Kutsal İncil Bereket Hilali Devleti haritası
Osmanlı böyleydi......(Etki bölgeleri de verilmiş)
İç sınırlarda zorunlu bir tadilat dışında genel sınırlar böyle bir şey .(Daha da üç kağıda gelmezsek)
Keykubat
23.3.2008
08 Aralık.2010'da yaptığım ektir;
"
keykubat.blogcu.com" blogumda yayınladığım bu yazıyı 23.Mart.2008'de
"
Osmanlı Dönüyor" başlığı ile yazmıştım.
Blogcu.com'daki bloguma aylarca virüs engellemesi yüzünden giremeyince 03.Ağustos.2008'de bu blogu kurmak,yazılarımın bir kısmın buraya taşımak zorunda kalmıştım.

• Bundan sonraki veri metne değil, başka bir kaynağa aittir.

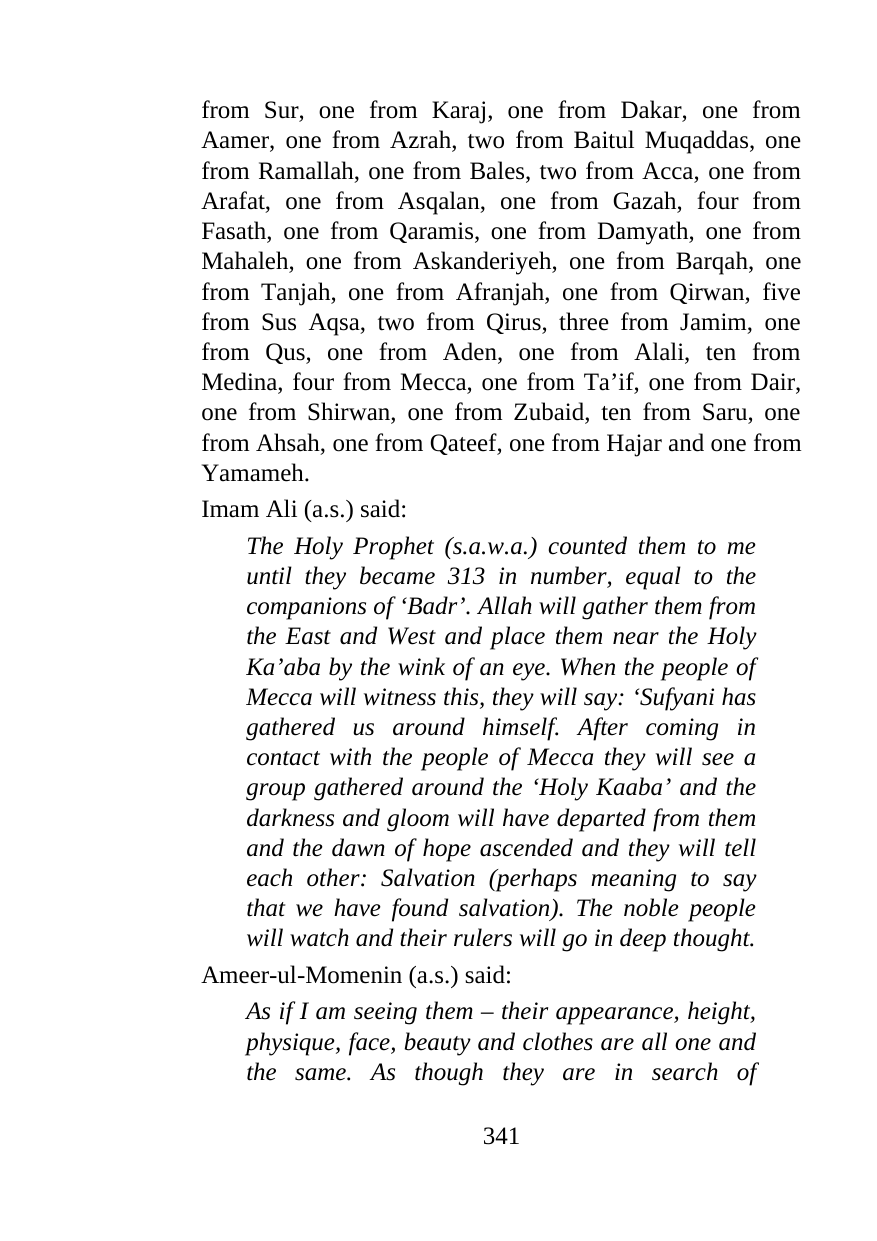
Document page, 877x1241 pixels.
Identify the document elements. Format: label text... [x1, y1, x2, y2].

text Imam Ali (a.s.) said: [201, 493, 802, 524]
text Ameer-ul-Momenin (a.s.) said: [201, 959, 802, 989]
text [246, 996, 757, 1086]
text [201, 94, 802, 487]
text The Holy Prophet (s.a.w.a.) counted them to me until they became 313 in number, equal to the companions of ‘Badr’. Allah will gather them from the East and West and place them near the Holy Ka’aba by the wink of an eye. When the people of Mecca will witness this, they will say: ‘Sufyani has gathered us around himself. After coming in contact with the people of Mecca they will see a group gathered around the ‘Holy Kaaba’ and the darkness and gloom will have departed from them and the dawn of hope ascended and they will tell each other: Salvation (perhaps meaning to say that we have found salvation). The noble people will watch and their rulers will go in deep thought. [246, 530, 757, 953]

O zamanlar ortalarda ne AKP'nin böyle bir projesi vardı ne de Ahmet Davutoğlu diye bir Dışişleri bakanımız vardı.
Oysa yazımın üstünden geçen iki yıl içinde blogcu.com'da bu yazım, yazılarımın içinde en çok okunanlar arasındaydı.Şimdiki gelişmeler,yazımın boşuna okunmadığını ve hükümetçe "Yeni Osmanlı" kavramının Cumhuriyetin tasfiyesine maske yapıldığına bizleri şahit etmektedir.
Keşke bu gelimeler olmasaydı,keşke haklı çıkmasaydım.